Well, as Shannon pointed out, the average Mariner in Spring Training is the size of Felix Hernandez at 6’3″ 226 pounds. Kevin Youkilis is listed at 6’1″ 220 lbs, which conveniently enough is as big as I am. (You probably won’t find me at first or third base for the Red Sox, though.)
The truth of the matter is that athletes in high school and college need to be strong and train properly to mitigate injury risk and to get their best out of their bodies. Professional teams look for these factors when they’re projecting guys – they want to know someone has the work ethic required to make it at the next level. Your body has to be strong enough to endure 150+ games on the road, in a bus, usually with subpar nutritional offerings for days, even weeks, at a time.
If you play select-level baseball and take batting practice 2-3 times per week and field grounders or throw bullpens, you can find time to train in the weight room for three sessions to increase your power, strength, speed, and agility. If you’re interested in looking like and training like professional athletes, that is.
Link/Video: Mariners Strength Program
The Seattle Mariners have switched from a generic strength and conditioning program to a “high-tech” advanced program by Dr. Marcus Elliot. Many articles on the switch have talked about the lack of weights in the weight room and the emphasis on plyometric/movement training, leading many to believe that weights were completely left out of the program altogether. As the video below shows, this isn’t exactly the case:
As you can see, they have a significant amount of cable pulleys with variable resistance to train hip rotation, a rack of dumbbells, and three power cages with a variety of barbells. While this doesn’t constitute a “lack of weights” by anyone in the know, I’m willing to bet most reporters were used to seeing a bunch of isolation-based machines and equated them as “weight training.”

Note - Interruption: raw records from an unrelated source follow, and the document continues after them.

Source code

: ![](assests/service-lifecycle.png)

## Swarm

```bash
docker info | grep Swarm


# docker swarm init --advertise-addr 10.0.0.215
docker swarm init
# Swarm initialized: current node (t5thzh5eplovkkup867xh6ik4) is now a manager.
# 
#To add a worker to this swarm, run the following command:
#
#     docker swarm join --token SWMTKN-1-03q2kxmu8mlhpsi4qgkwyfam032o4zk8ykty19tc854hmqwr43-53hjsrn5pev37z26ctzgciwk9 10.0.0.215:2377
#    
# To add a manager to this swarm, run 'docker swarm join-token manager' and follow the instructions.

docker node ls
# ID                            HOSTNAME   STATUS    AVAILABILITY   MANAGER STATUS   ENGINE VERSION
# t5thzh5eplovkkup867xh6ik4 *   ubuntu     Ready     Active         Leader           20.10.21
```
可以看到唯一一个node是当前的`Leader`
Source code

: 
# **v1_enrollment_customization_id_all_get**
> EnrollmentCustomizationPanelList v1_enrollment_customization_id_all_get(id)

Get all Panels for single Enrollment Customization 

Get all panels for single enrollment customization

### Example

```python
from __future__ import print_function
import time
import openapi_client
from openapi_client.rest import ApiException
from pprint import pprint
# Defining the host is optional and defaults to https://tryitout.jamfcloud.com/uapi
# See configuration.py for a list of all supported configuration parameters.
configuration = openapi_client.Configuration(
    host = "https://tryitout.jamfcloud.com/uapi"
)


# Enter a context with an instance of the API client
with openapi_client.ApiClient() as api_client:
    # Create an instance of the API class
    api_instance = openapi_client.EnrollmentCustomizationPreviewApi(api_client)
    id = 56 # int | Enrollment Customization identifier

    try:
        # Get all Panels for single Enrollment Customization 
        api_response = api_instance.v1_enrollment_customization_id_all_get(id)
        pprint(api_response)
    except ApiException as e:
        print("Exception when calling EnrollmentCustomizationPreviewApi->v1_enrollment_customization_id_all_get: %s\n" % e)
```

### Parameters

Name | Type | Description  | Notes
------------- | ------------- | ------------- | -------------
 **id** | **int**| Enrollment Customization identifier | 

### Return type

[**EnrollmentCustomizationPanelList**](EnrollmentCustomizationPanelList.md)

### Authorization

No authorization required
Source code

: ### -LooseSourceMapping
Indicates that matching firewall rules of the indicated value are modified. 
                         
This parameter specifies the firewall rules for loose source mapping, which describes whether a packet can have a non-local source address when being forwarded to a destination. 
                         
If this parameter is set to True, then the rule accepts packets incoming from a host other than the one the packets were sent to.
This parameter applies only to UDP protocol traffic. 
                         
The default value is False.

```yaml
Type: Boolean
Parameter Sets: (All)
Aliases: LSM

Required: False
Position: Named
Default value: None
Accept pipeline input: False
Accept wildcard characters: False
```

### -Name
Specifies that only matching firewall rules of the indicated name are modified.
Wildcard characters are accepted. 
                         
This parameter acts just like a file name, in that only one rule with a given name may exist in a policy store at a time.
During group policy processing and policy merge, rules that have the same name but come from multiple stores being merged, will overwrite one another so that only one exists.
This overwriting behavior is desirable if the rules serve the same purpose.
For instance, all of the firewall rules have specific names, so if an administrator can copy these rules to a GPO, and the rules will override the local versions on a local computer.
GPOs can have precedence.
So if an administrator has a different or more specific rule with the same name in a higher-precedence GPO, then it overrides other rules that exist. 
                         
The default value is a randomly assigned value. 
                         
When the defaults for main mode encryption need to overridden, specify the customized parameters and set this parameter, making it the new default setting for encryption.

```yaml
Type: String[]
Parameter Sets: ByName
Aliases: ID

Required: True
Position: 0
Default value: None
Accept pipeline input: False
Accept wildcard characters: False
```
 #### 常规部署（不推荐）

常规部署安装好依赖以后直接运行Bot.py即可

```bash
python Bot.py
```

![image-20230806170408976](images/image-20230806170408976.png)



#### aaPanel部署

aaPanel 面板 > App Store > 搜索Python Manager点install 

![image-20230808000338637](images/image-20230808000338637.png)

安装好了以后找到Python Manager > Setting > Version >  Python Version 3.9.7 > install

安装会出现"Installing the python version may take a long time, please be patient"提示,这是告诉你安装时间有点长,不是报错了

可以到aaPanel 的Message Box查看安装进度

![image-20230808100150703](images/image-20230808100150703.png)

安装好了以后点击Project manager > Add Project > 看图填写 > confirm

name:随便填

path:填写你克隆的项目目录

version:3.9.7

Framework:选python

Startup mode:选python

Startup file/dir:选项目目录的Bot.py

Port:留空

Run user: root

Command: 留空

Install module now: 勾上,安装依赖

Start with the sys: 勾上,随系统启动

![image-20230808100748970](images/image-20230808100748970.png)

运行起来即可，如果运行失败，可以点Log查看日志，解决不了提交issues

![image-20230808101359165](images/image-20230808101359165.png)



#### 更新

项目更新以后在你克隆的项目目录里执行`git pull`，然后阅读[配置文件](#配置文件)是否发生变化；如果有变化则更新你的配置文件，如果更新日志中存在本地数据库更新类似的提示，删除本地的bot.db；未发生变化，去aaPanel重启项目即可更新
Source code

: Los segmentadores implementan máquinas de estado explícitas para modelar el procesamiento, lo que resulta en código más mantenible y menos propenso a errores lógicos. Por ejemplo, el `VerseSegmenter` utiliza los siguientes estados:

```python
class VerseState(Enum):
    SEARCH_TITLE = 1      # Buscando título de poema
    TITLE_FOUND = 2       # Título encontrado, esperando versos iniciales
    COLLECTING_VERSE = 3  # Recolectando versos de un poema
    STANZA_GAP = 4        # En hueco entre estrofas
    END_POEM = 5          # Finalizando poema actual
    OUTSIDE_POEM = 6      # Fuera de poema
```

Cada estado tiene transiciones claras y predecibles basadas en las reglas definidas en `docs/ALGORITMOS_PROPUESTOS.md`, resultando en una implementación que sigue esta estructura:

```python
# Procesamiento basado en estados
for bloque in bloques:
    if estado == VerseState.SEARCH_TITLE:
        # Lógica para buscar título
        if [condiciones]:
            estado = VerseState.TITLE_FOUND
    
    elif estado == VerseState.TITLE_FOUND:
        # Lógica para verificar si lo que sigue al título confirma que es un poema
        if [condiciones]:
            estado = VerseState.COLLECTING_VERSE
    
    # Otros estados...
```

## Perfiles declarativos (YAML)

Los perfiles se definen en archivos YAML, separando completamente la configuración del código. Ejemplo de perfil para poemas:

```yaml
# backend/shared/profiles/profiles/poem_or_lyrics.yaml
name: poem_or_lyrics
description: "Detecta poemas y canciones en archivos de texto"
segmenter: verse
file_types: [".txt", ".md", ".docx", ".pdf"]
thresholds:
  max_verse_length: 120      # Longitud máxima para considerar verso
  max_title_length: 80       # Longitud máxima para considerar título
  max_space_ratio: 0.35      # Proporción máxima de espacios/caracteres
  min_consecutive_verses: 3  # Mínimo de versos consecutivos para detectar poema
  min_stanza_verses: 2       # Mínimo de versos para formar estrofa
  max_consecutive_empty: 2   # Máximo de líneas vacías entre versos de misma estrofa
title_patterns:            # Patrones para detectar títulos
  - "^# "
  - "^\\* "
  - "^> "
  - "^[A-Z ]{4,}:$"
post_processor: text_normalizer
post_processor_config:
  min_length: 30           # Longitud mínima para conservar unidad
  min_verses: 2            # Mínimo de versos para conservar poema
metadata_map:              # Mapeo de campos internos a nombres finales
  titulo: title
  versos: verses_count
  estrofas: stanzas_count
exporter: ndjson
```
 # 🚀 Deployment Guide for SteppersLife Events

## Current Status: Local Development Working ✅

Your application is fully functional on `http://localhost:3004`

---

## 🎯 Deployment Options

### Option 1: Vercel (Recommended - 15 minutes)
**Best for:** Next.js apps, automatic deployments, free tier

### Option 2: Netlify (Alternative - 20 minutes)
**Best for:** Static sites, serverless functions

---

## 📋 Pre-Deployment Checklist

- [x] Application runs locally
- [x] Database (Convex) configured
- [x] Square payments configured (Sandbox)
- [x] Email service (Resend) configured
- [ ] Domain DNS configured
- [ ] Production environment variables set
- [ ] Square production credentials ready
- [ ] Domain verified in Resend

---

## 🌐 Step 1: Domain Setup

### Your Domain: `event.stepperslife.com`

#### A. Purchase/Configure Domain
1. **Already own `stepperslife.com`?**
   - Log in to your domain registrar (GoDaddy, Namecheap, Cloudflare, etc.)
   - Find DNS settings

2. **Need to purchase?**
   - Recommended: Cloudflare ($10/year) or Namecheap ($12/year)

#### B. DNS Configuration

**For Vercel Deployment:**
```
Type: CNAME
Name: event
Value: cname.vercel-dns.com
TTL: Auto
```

As Dr. Marcus Elliot so succinctly points out, training hip rotation is extremely important in baseball athletes. He also goes on to say that athletes must train their legs for strength and also mentions the need for improved thoracic extension. Improving tissue quality via self-myofascial release (SMR, also known as foam rolling) and performing postural exercises that address these needs is extremely important in a baseball training program.
I’m glad to see a major-league organization that “gets it” and doesn’t have their guys training on machines like most other organizations do. The attention to thoracic extension, hip rotation, and leg strength (just to name a few things I like about the program) are all very good and necessary if you want to effectively train baseball athletes.